As a sophomore, Bias and her teammates confronted something no student would or should ever expect to encounter when head coach Kurt Budke and assistant Miranda Serna were killed in a November plane crash. The toll that took, and continues to take, on those who had to process it is incalculable. Perhaps one small measure is that of the five players in Bias' class when that season began, only she and Kendra Suttles remain on the roster. But basketball continued, and the 2011-12 season ended with the unforgettable image of Budke's widow helping to cut down the net after Oklahoma State's WNIT championship.
"I think we went through a lot of trials and tribulations my sophomore year," Bias said.
Bias finished with 17 points, 11 assists and five steals in the WNIT finale against James Madison, emblematic of a sophomore season in which, amid everything else going on, her numbers improved almost without exception (she again led the team in minutes, averaging nearly 37 minutes a game in 33 games).
Each season she came back better than before, which might sound banal until you look around at how many college careers are anything but steady progressions.
She was always a relentless defender, always a marvel of endurance. She made herself into a distributor with a 2-to-1 assist-to-turnover ratio this season. She made herself into a 40 percent shooter from the field and a 35 percent shooter from the 3-point line this season. The coaches worked with her on her shot, they tweaked her hand placement and talked about tempo, but there wasn't any magic fix. She worked on it until, like her other skills, it was an asset.
"In 36 years of coaching, I've never had a kid that works harder on a day-to-day basis during the offseason than what she does," Littell said. "She's just got great energy, great enthusiasm and emotion for the game. She just comes to work every day."
For the time being, that means Johnson is an understudy. Ranked among the nation's top 50 recruits by some services, Johnson remains in her own mind a point guard. But with Bias on the court 36 minutes a night, Johnson has had to carve out minutes as a scorer, someone who can take some of the ballhandling pressure off Bias when they are paired together but who has more 3-point attempts than assists to this point.
"Ro understands the game and has a really good feel for the game," Littell said. "She just needs to grow in her work ethic and learn from the one that's ahead of her right now, as far as how you handle your business every day. But her skill set is really good. Her knowledge of the game, her feel and being able to play the game."

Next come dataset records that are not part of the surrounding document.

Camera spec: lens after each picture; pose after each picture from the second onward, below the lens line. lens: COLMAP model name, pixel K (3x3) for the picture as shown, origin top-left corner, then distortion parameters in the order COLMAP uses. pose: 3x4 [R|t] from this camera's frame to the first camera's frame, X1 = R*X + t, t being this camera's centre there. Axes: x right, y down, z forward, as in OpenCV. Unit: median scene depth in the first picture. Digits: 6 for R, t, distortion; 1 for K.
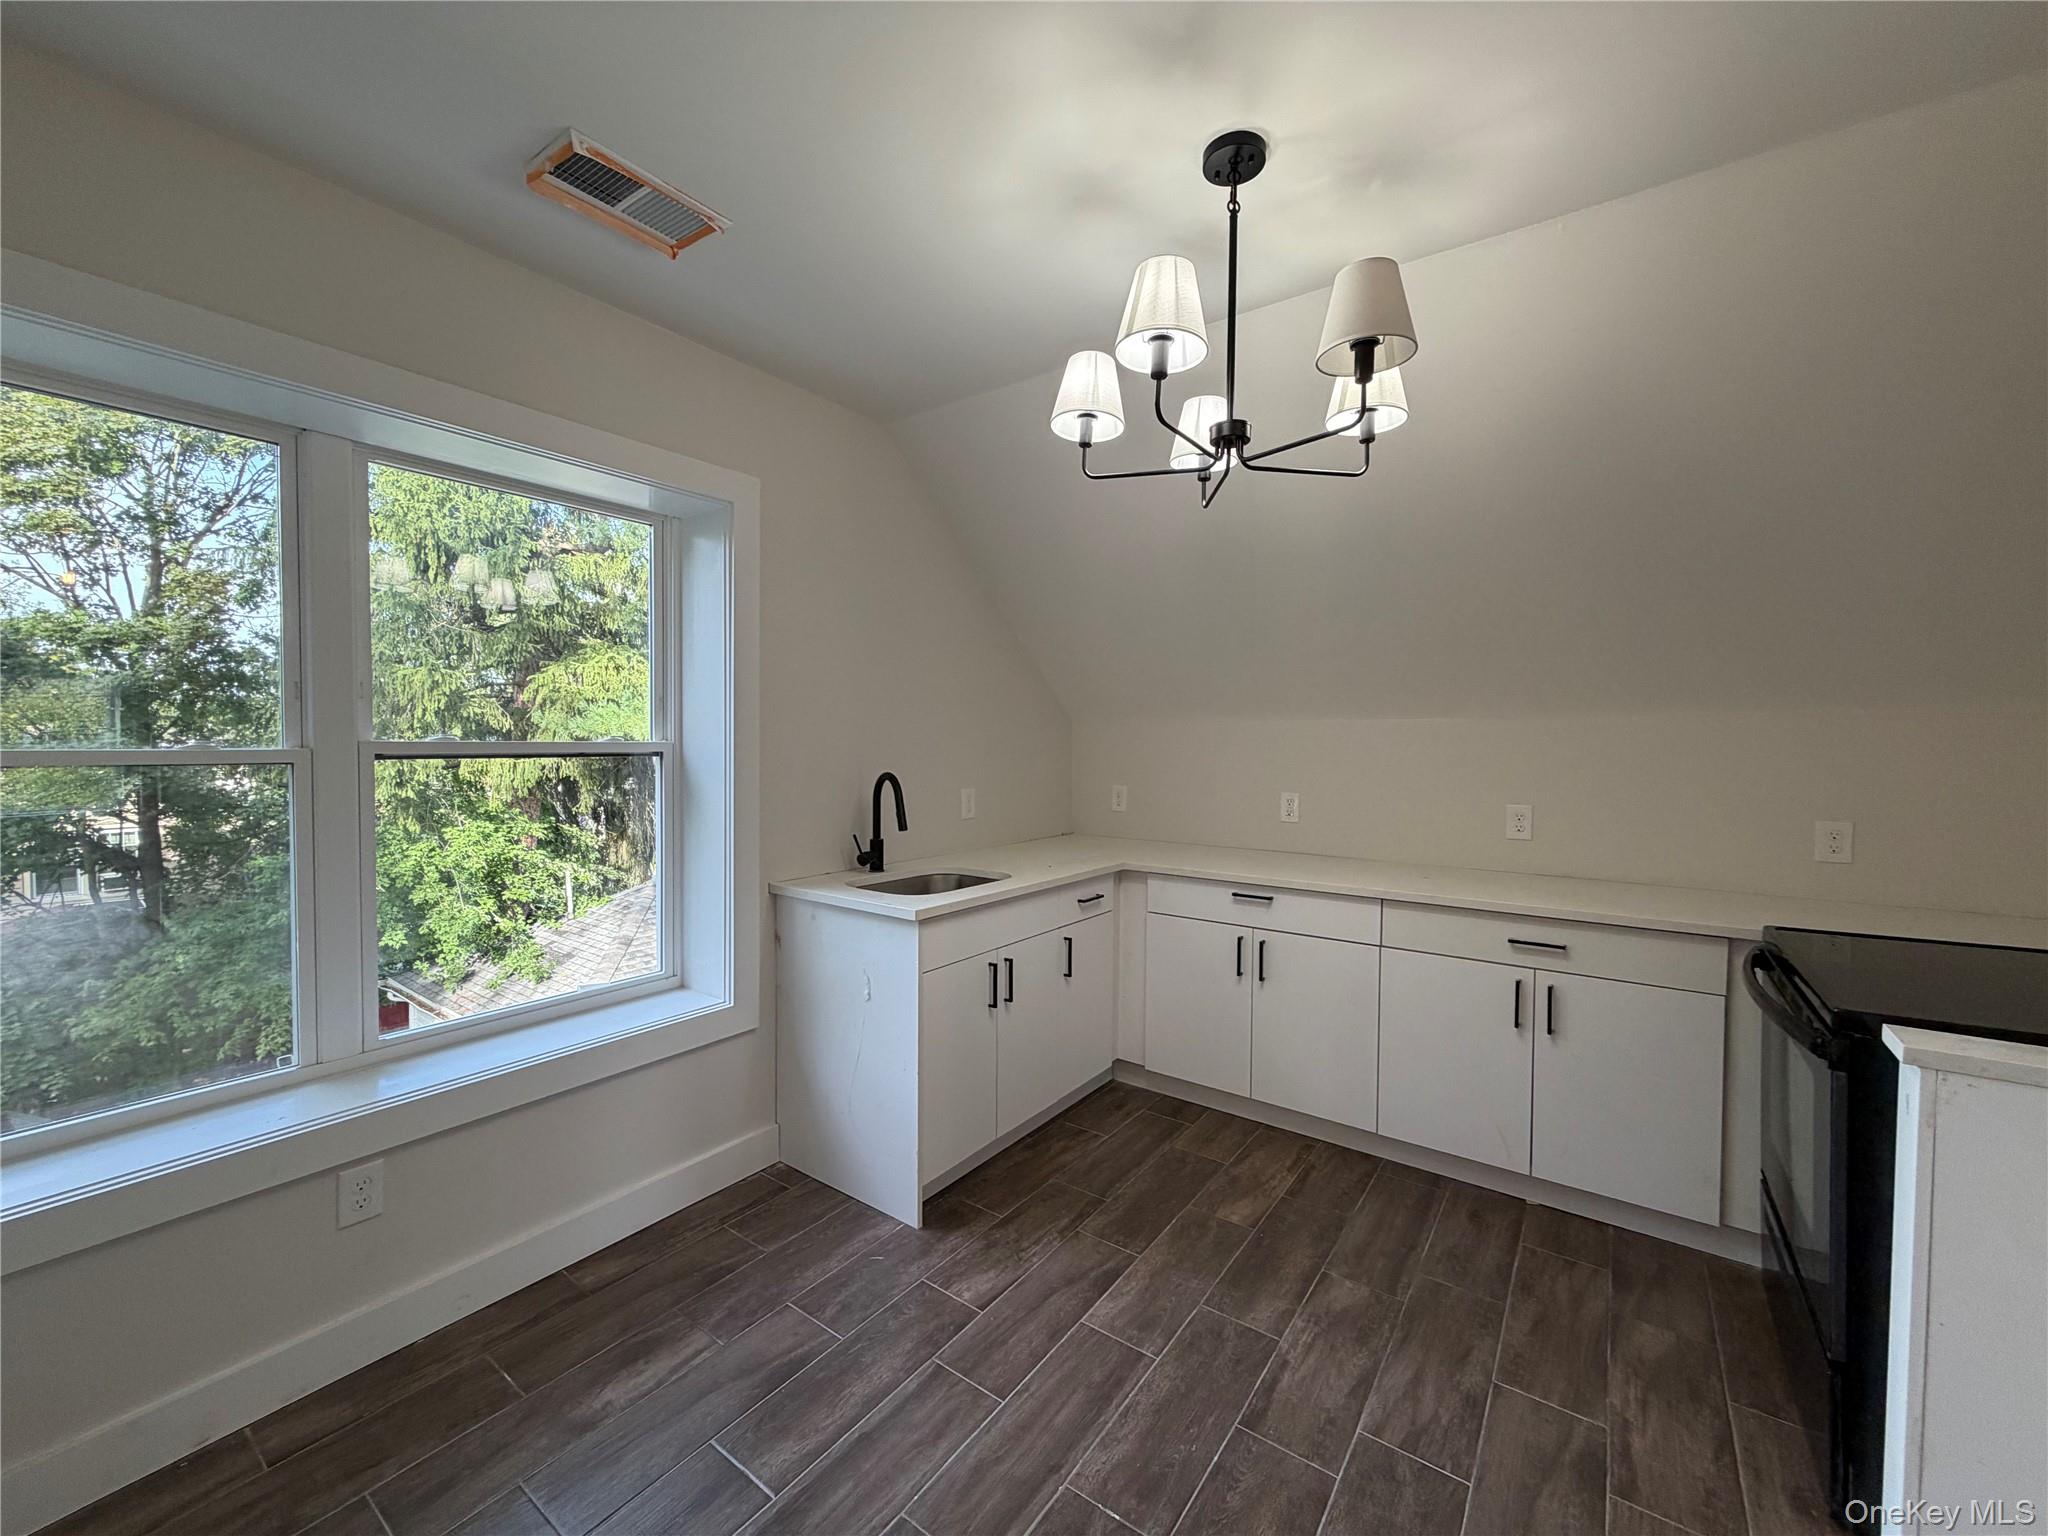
lens RADIAL K [[814.5, 0, 1020.9], [0, 814.5, 766.1], [0, 0, 1]] dist [-0.001696, -0.000103]
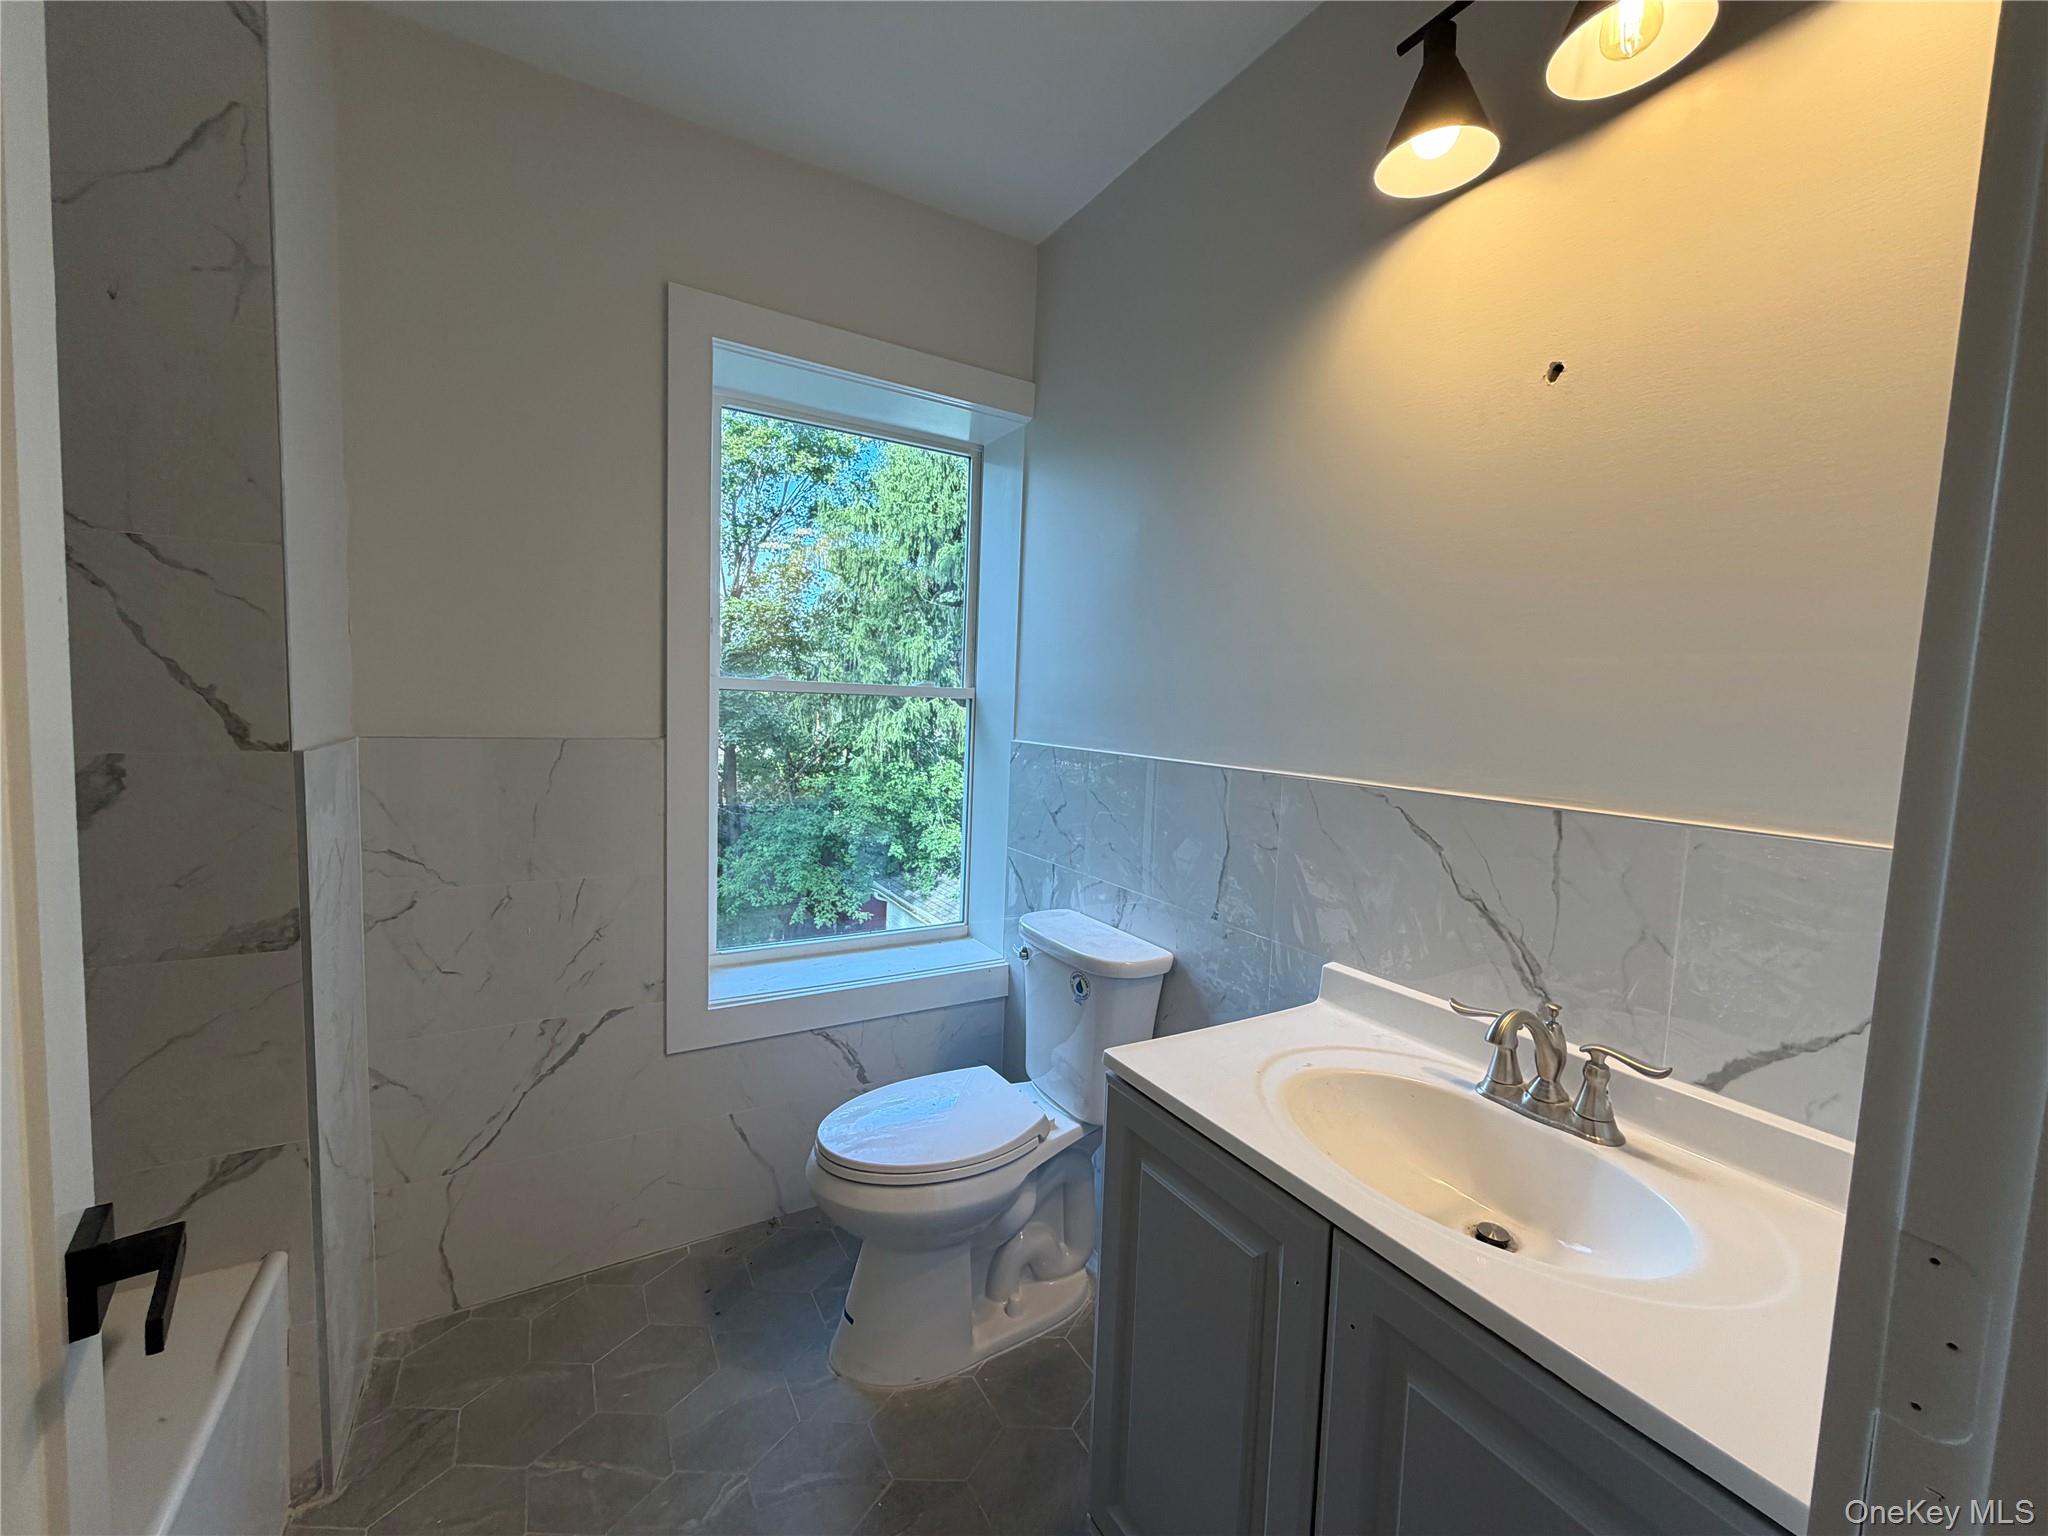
lens RADIAL K [[814.5, 0, 1020.9], [0, 814.5, 766.1], [0, 0, 1]] dist [-0.001696, -0.000103]
pose [[0.918939, 0.061058, -0.389645, -0.477614], [-0.045107, 0.997732, 0.049966, 0.035046], [0.391812, -0.028340, 0.919609, -0.458729]]
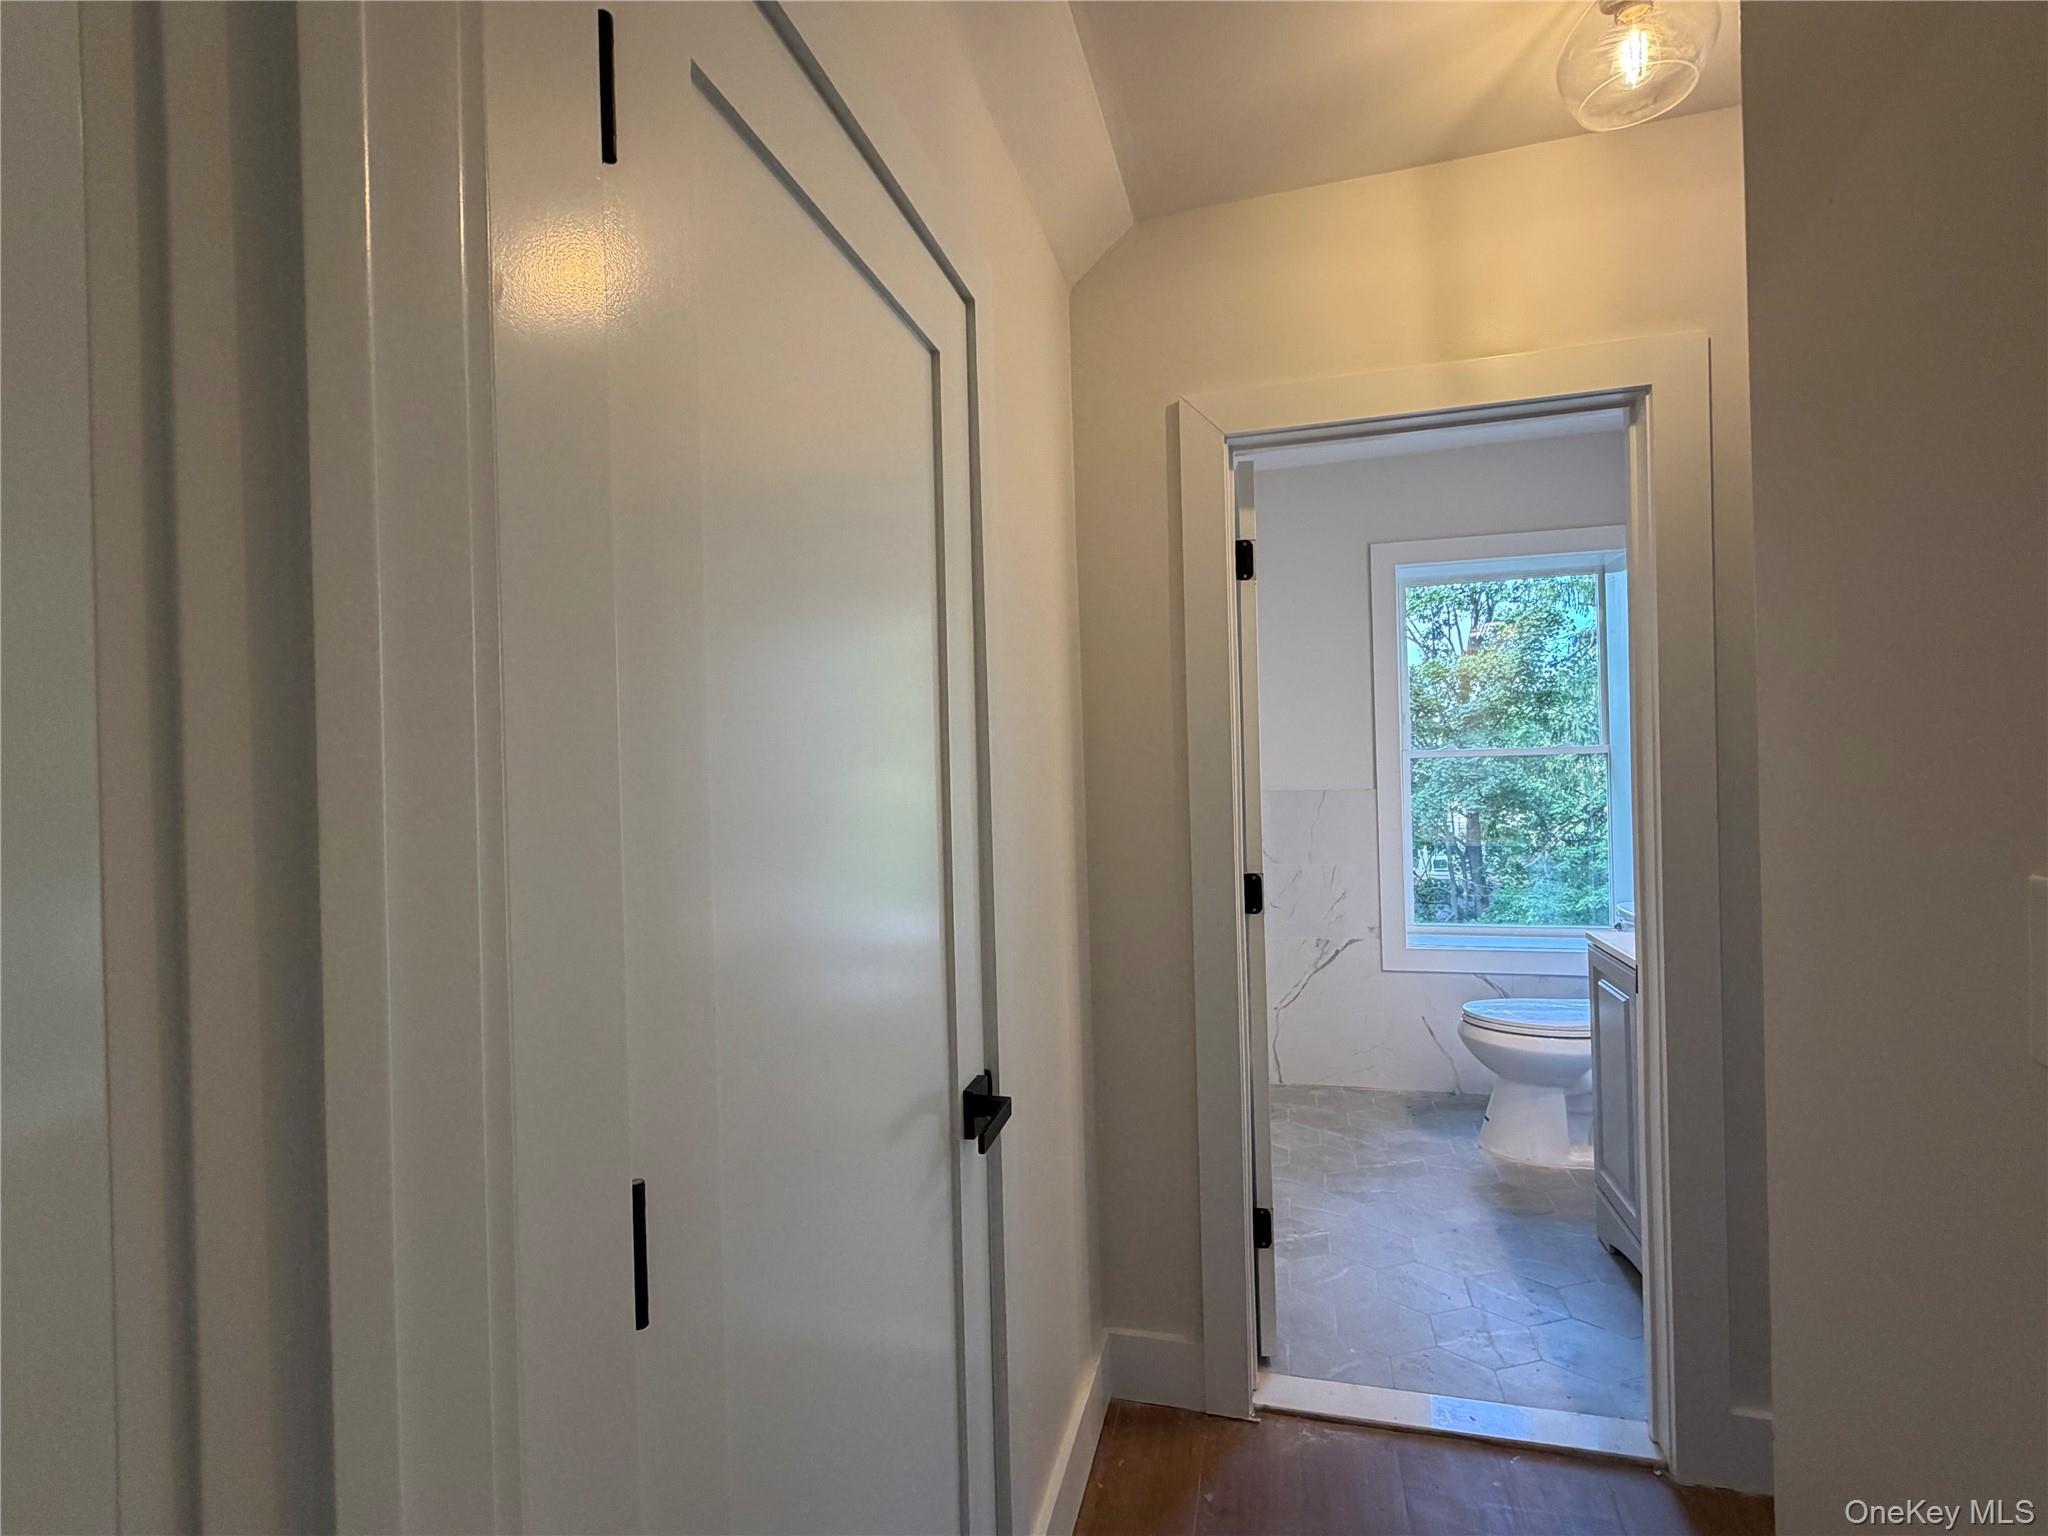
lens RADIAL K [[934.4, 0, 1024.9], [0, 934.4, 763.2], [0, 0, 1]] dist [-0.001935, -0.000008]
pose [[0.361082, -0.016310, -0.932391, 0.236240], [0.002811, 0.999862, -0.016401, 0.044851], [0.932530, 0.003302, 0.361078, -1.061915]]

And she doesn't have to run in circles with Bias around to offer directions.
"I don't think there's a question I've asked her that she couldn't answer yet," Johnson said.
How do you follow Andrea Riley? Bias had an answer for that, too. She carved out her own place in Oklahoma State basketball history by playing the position her own way, a playmaker right down to facilitating the next transition of power.
"She's the next guard in waiting here," Littell said of Johnson. "It was Andrea Riley, Tiffany Bias and then it's going to come down to Roshunda Johnson."
Point guard Tiffany Bias has made more assists than any player in Oklahoma State women's basketball history. But even when she leaves, she'll leave one assist behind: preparing Roshunda Johnson to carry on the tradition.